Remembering Guwahati's Legendary Photographer Devi Ram Das or ‘Devi Petla’

01:08 PM Jun 27, 2020 | Barasha Das

GUWAHATI:  Let’s talk about a prominent personality of Guwahati who is virtually forgotten today.

Today, with smart phones and DSLRs in hand, everyone is a superb cameraman. People clicking around and others roaming about with fancy cameras is a regular sight in Guwahati. 

But Guwahati can boast of one photographer who was a true big name way back around mid 1900. You might not have heard of Devi Ram Das. Or have you?

Well, Das was so good at his work that he even got an invitation from the last British Viceroy of India, Lord Mountbatten. 
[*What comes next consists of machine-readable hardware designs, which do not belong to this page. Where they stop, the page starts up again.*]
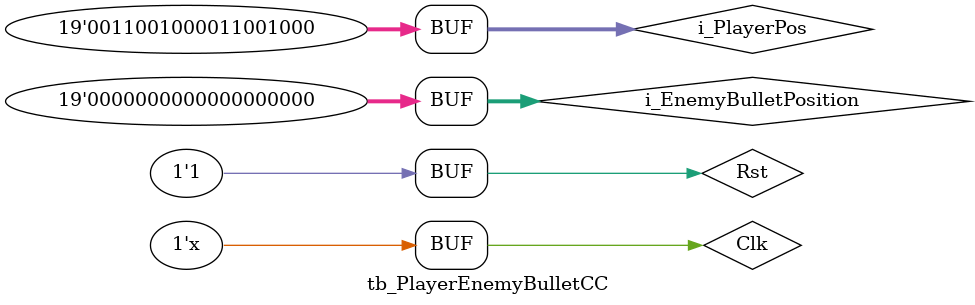
<source format=v>
module tb_PlayerEnemyBulletCC;
    reg Clk, Rst;

    reg [18:0] i_PlayerPos;
    reg [18:0] i_EnemyBulletPosition;
    
    wire o_IsCollision;

    PlayerEnemyBulletCC U0(i_PlayerPos, i_EnemyBulletPosition, o_IsCollision);

    always	#10	Clk = ~Clk;

	initial begin
		Clk = 0; Rst = 1;
        i_PlayerPos = 0;
        i_EnemyBulletPosition = 0;

		#100 Rst = 0; #10 Rst = 1;

        i_PlayerPos = {10'd200, 9'd200};
	end
        
endmodule
</source>
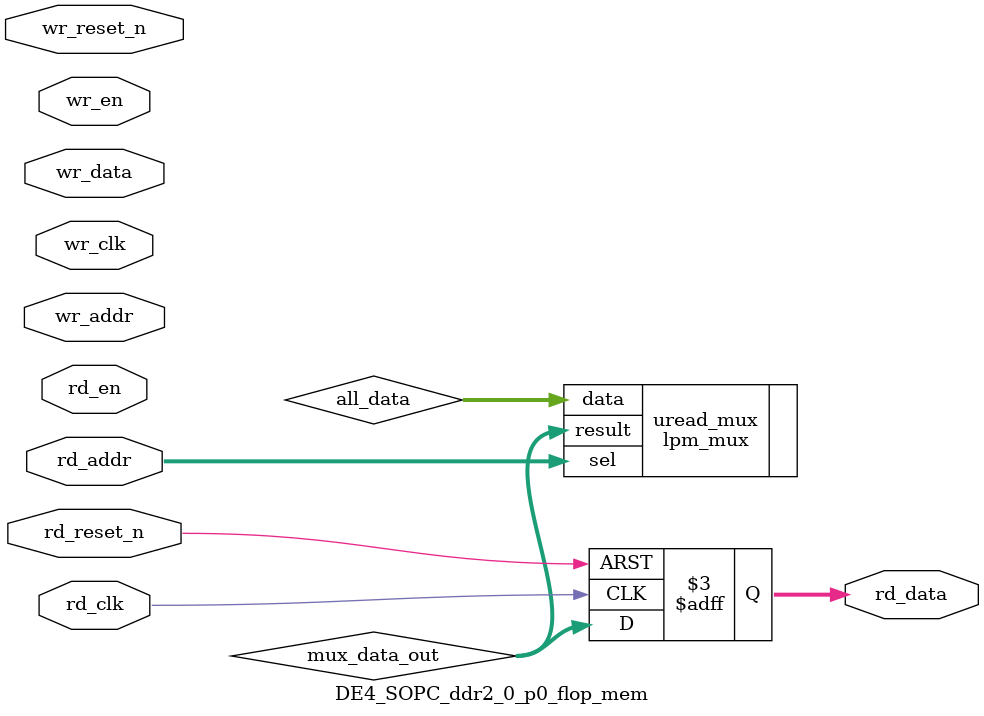
<source format=v>



`timescale 1 ps / 1 ps

(* altera_attribute = "-name ALLOW_SYNCH_CTRL_USAGE ON;-name AUTO_CLOCK_ENABLE_RECOGNITION ON" *)
module DE4_SOPC_ddr2_0_p0_flop_mem(
	wr_reset_n,
	wr_clk,
	wr_en,
	wr_addr,
	wr_data,
	rd_reset_n,
	rd_clk,
	rd_en,
	rd_addr,
	rd_data
);

parameter WRITE_MEM_DEPTH	= "";
parameter WRITE_ADDR_WIDTH	= "";
parameter WRITE_DATA_WIDTH	= "";
parameter READ_MEM_DEPTH	= "";
parameter READ_ADDR_WIDTH	= "";		 
parameter READ_DATA_WIDTH	= "";


input	wr_reset_n;
input	wr_clk;
input	wr_en;
input	[WRITE_ADDR_WIDTH-1:0] wr_addr;
input	[WRITE_DATA_WIDTH-1:0] wr_data;
input	rd_reset_n;
input	rd_clk;
input	rd_en;
input	[READ_ADDR_WIDTH-1:0] rd_addr;
output	[READ_DATA_WIDTH-1:0] rd_data;



wire	[WRITE_DATA_WIDTH*WRITE_MEM_DEPTH-1:0] all_data;
wire	[READ_DATA_WIDTH-1:0] mux_data_out;



// declare a memory with WRITE_MEM_DEPTH entries
// each entry contains a data size of WRITE_DATA_WIDTH
reg	[WRITE_DATA_WIDTH-1:0] data_stored [0:WRITE_MEM_DEPTH-1] /* synthesis syn_preserve = 1 */;
reg	[READ_DATA_WIDTH-1:0] rd_data;

generate
genvar entry;
	for (entry=0; entry < WRITE_MEM_DEPTH; entry=entry+1)
	begin: mem_location
		assign all_data[(WRITE_DATA_WIDTH*(entry+1)-1) : (WRITE_DATA_WIDTH*entry)] = data_stored[entry]; 
		
		always @(posedge wr_clk or negedge wr_reset_n)
		begin
			if (~wr_reset_n) begin
				data_stored[entry] <= {WRITE_DATA_WIDTH{1'b0}};
			end else begin
				if (wr_en) begin
					if (entry == wr_addr) begin
						data_stored[entry] <= wr_data;
					end
				end
			end
		end		
	end
endgenerate

// mux to select the correct output data based on read address
lpm_mux	uread_mux(
	.sel (rd_addr),
	.data (all_data),
	.result (mux_data_out)
	// synopsys translate_off
	,
	.aclr (),
	.clken (),
	.clock ()
	// synopsys translate_on
	);
 defparam uread_mux.lpm_size = READ_MEM_DEPTH;
 defparam uread_mux.lpm_type = "LPM_MUX";
 defparam uread_mux.lpm_width = READ_DATA_WIDTH;
 defparam uread_mux.lpm_widths = READ_ADDR_WIDTH;

always @(posedge rd_clk or negedge rd_reset_n)	
begin
	if (~rd_reset_n) begin
		rd_data <= {READ_DATA_WIDTH{1'b0}};
	end else begin
		rd_data <= mux_data_out;
	end
end

endmodule

</source>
Devi Ram Das, as the older generation of Guwahati fondly recalls him, could be recognised by his trademark golf cap and his box camera that he balanced on his big fat belly even as it hung from his neck, roaming across Guwahati on his bicycle. He was popularly known as ‘Devi Petla’.

Hari Das, his son fondly remembers his father’s love for photography, “My dad was born on 1st August, 1900. Our home is at Barpetiapara, Panbazar (exactly at one corner of the crossroad between Danish Road and Dr. JC Das Road. There was a studio named Ruby Art House in Panbazar. My father probably caught the interest from there.” 

Devi Ram Das was a self-taught photographer. At the age of 17, he took to photography professionally. He bought his first still photo camera from Kolkata. Reportedly, there was no shop in Assam then which sold such equipment. 

Guwahatians were so fond of him that Das was the one who got the maximum attention when he went to cover the football match between Maharana Club and Friends’ Union at Judges Field in 1946. Das took the only photograph of Shaheed Ranjit Borpujari after he was shot dead in 1969 at the Cotton College hostel. He was also the only civilian to click photos of Lord Mountbatten and his wife at Uzanbazar ghat and post the pictures all the way back to London after the latter went back from India. Das took pride in the fact that he was sent an appreciation letter and an invitation to meet the last viceroy whenever he visited London; he would carry the letter around to show anyone who cared.

Apart from photography, Devi Ram was an eminent actor who played important parts in movies like Bhakta Prahlad, Maniram Dewan, Lachit Borphukan and Loti Ghoti.